-- Opening Marker --

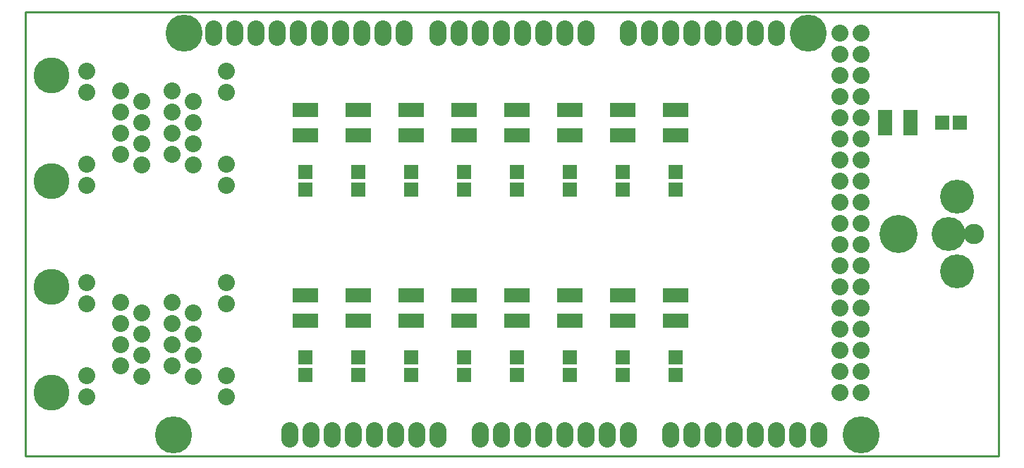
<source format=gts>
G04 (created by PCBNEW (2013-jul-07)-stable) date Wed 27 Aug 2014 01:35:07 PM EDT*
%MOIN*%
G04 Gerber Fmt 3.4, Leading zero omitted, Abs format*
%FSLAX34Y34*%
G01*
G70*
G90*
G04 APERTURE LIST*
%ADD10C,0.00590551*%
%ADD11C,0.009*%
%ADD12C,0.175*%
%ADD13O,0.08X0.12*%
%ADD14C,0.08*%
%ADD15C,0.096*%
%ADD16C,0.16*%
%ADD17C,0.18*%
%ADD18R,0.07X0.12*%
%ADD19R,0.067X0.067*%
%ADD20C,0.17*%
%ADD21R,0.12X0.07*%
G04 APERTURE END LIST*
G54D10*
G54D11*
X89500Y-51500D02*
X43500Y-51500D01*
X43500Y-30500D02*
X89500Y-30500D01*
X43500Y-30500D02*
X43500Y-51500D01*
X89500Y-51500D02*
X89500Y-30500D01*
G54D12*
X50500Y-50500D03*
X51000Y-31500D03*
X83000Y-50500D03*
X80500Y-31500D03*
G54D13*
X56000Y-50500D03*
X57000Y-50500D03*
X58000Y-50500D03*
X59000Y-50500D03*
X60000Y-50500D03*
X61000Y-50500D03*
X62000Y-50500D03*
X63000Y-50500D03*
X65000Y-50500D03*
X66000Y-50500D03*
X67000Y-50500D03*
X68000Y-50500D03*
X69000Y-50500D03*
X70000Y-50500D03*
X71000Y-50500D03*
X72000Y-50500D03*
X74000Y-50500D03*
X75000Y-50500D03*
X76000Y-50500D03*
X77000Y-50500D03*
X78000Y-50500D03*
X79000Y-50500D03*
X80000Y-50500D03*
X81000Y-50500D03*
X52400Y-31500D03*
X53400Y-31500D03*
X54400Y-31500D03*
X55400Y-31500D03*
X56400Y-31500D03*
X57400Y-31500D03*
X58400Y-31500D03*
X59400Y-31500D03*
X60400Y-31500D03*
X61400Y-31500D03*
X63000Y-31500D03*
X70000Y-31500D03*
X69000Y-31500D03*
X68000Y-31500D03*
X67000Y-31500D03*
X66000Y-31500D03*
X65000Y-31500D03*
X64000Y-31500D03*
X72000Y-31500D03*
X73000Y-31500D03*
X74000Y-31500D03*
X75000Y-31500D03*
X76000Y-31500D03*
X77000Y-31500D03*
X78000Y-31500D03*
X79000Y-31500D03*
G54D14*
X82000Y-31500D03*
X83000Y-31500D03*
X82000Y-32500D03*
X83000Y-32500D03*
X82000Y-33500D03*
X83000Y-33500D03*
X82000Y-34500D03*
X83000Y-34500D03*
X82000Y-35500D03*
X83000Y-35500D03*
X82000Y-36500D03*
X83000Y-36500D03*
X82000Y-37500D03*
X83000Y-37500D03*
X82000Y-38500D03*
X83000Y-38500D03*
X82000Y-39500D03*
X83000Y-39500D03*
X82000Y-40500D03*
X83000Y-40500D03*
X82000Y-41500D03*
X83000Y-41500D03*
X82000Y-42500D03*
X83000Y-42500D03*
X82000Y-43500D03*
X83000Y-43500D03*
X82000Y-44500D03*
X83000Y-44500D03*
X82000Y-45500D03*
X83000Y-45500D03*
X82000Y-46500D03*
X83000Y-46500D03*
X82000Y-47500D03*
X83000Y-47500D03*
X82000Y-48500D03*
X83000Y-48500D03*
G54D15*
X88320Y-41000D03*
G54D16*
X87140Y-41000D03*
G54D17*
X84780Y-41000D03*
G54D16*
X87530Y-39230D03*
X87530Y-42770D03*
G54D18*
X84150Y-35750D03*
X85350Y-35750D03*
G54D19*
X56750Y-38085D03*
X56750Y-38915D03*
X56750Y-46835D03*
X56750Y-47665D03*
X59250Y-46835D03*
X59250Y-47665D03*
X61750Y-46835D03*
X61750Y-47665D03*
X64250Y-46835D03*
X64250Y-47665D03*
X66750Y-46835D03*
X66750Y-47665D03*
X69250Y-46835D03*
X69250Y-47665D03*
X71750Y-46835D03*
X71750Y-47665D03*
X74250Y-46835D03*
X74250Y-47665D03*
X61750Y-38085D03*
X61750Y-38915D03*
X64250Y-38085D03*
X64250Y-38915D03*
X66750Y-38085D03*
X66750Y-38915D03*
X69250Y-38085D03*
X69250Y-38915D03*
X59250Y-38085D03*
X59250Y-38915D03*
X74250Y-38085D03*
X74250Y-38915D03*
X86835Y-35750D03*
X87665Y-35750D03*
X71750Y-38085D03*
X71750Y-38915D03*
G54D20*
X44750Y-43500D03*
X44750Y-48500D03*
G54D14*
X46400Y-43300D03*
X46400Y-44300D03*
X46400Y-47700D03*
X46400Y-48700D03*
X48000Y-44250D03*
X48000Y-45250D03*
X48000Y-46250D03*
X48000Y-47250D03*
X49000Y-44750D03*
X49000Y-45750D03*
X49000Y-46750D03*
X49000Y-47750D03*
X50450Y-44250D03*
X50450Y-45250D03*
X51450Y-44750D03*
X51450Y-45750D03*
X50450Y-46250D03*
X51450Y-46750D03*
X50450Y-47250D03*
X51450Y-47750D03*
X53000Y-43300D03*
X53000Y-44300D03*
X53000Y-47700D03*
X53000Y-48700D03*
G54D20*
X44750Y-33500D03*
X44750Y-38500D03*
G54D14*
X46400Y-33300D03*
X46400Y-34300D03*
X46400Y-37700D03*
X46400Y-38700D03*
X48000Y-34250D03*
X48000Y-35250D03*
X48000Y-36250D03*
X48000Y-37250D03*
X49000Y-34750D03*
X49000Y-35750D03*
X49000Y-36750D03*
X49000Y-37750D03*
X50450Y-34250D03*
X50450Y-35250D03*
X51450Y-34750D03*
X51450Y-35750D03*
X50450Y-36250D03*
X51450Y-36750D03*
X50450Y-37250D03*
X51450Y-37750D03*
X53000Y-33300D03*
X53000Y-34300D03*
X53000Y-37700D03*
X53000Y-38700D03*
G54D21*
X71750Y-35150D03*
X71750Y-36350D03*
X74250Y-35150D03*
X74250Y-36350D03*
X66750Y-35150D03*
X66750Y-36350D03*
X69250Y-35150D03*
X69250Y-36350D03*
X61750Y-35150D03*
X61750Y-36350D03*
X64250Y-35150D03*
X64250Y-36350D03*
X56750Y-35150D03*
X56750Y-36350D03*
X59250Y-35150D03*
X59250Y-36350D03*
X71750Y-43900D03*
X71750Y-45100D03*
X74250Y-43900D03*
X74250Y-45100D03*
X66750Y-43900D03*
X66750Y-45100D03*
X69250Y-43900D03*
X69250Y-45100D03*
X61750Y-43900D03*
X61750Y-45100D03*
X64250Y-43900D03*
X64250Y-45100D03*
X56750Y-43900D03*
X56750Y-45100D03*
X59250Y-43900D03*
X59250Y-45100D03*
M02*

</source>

-- Closing Marker --
-- Opening Marker --

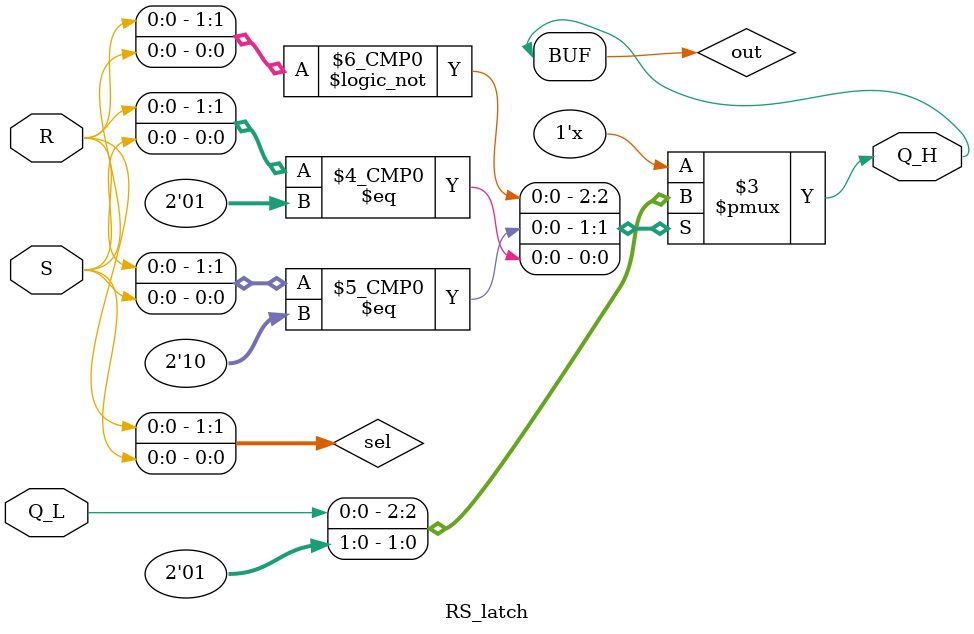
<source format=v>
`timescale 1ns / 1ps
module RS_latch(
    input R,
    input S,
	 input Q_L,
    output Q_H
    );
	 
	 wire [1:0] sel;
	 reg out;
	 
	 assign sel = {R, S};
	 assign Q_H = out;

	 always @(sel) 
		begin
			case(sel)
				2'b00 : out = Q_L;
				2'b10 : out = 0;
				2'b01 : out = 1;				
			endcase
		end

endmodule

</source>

-- Closing Marker --
-- Opening Marker --

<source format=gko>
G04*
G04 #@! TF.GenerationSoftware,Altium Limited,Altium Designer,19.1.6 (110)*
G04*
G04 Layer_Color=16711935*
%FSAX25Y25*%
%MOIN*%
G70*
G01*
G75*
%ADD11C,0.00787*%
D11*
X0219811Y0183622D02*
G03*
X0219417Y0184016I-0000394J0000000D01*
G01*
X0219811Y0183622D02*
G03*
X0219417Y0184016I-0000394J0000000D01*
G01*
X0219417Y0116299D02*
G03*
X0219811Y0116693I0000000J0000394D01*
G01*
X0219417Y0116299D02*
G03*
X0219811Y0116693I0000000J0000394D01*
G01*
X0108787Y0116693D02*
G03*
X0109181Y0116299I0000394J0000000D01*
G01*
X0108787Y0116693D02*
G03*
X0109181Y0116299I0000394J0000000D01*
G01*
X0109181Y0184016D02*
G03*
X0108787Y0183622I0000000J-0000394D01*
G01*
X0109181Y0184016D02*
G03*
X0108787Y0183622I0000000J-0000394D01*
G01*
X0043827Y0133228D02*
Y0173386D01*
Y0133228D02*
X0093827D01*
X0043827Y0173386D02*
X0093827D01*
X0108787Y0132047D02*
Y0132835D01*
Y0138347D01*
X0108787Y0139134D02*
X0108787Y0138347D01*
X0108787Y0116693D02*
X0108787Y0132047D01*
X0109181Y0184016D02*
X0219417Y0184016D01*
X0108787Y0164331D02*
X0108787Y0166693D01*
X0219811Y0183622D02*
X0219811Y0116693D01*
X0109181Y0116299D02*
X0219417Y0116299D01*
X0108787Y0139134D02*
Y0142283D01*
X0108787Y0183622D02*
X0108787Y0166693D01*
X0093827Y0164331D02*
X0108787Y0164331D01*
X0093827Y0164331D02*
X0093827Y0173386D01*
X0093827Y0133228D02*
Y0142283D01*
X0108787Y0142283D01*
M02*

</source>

-- Closing Marker --

- **DESCRIPTION OF THE TASK**:
Sift the material for lines with the string "LIST". Copy each one found.

- **COMPLETED EXERCISE**:
G04 APERTURE LIST*
G04 APERTURE END LIST*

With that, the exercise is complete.